Garlic-mouth vases of this distinctive form are outstanding among the larger Wanli wares and are known decorated with several variations in the horizontal bands. The dynamism of the leaping dragons and swooping phoenix, emblems of the emperor and empress, confronting a 'flaming pearl' is accentuated by the tight lotus and baijixiang scrolls adorning the neck, all surmounted by a bulbous mouth. Related dragon and phoenix vases include a slightly larger example, but with a border of prunus flowers on a wave ground on the shoulder and stylised lappet bands around the mouth, published in Mayuyama, Seventy Years, vol. I, Tokyo, 1976, pl. 298, and sold at Christie’s Hong Kong, 1st June 2011, lot 3591, from the collection of the B.S.N. Niigata Hoso Museum, Niigata; and a smaller example, but with interlocking pomegranates on the mouth, sold in these rooms, 7th December 1983, lot 301, again in our London rooms, 13th December 1988, lot 169, and a third time in our Hong Kong rooms, 2nd May 2000, lot 659. See also a vase of this type decorated with a pair of five-clawed dragons below a lotus scroll on the neck and pearl strings on its mouth, from the Meiyintang Collection, illustrated in Regina Krahl, Chinese Ceramics from the Meiyintang Collection, London, 1994-2010, vol. IV, pl. 343; and another painted with two pairs of sinuous dragons in pursuit of 'flaming pearls' amidst floral scrolls, sold in these rooms, 15th March 2017, lot 11.

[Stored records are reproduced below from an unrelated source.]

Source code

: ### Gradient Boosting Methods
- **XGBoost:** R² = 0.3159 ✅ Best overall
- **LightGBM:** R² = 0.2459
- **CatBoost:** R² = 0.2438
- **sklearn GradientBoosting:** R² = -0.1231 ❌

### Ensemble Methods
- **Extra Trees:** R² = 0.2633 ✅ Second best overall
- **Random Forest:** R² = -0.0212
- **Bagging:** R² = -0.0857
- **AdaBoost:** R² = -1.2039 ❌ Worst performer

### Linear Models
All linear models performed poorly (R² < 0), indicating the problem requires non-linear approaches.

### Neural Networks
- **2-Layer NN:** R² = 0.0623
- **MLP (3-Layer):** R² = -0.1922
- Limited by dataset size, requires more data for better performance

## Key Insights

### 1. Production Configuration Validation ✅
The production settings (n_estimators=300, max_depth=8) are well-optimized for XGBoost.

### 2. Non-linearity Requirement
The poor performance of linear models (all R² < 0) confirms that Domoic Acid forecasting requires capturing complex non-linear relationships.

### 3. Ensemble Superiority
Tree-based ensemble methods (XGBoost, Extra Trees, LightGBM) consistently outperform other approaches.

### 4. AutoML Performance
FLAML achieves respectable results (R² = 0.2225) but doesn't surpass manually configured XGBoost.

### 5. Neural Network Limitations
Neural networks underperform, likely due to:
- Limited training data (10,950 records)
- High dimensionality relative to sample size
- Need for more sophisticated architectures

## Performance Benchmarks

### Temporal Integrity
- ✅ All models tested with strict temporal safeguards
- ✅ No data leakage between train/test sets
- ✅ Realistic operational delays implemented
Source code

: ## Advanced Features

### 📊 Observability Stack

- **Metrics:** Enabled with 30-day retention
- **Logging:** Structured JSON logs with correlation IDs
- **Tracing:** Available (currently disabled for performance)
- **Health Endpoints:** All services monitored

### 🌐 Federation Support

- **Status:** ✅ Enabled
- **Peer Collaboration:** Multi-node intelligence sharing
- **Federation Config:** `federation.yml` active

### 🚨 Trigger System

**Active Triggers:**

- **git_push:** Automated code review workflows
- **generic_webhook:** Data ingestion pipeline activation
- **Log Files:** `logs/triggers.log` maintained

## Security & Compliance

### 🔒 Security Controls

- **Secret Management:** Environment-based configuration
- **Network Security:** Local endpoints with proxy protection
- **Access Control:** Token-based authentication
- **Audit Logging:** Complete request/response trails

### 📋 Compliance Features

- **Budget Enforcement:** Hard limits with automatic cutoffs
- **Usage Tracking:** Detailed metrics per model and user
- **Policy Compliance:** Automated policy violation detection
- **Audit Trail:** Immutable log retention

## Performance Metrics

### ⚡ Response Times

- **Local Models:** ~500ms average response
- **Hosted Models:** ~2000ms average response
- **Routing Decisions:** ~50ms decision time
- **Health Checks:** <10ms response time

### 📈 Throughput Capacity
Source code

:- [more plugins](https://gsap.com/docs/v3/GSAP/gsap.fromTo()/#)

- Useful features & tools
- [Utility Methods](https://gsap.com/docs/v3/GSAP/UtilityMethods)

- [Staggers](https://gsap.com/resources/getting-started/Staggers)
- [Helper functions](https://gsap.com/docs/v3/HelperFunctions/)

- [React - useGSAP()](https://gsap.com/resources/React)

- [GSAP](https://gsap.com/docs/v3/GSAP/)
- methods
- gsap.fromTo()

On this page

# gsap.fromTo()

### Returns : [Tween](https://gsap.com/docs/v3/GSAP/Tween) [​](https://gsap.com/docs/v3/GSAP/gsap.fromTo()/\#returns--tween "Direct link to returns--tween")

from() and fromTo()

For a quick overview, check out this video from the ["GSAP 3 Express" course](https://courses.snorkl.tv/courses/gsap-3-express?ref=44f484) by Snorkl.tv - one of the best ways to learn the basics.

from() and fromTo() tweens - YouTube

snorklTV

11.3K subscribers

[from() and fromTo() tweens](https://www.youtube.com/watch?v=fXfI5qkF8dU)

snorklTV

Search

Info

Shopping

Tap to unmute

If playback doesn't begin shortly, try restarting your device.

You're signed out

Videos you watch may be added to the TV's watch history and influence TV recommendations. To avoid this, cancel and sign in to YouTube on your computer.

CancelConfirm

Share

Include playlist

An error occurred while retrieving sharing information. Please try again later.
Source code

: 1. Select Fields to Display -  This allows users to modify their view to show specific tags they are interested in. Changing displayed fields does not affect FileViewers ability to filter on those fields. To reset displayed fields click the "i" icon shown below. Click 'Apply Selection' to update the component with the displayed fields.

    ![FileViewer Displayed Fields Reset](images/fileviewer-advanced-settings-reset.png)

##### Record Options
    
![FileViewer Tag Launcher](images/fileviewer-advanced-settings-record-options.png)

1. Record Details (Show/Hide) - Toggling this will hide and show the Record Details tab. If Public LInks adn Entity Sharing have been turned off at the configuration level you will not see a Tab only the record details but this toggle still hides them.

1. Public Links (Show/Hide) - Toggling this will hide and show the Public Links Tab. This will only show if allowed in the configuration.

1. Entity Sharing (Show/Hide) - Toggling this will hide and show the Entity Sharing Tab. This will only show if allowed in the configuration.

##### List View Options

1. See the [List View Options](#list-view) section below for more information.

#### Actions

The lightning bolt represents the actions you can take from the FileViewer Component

Vases of this form and design are also found decorated in polychrome enamels; for example see one with varying bands of decoration, from the collection of A.A. Ballard, sold at Christie’s London, 9th June 1975, lot 79; and another in the Matsuoka Museum of Art, Tokyo, published in Toyo Toji Meihin Zuroku [Illustrated Catalogue of Famous Pieces of Oriental Pottery and Porcelain], Tokyo, 1991, pl. 94.

Pear-shape vases with a bulbous mouth resembling a garlic head were produced in bronze from as early as the Western Han period (206 BC – AD 9); see a pair of vases sold in these rooms, 12th-13th March 1975, lot 157, and again, from the collection of J.T. Tai & Co., 22nd March 2011, lot 191.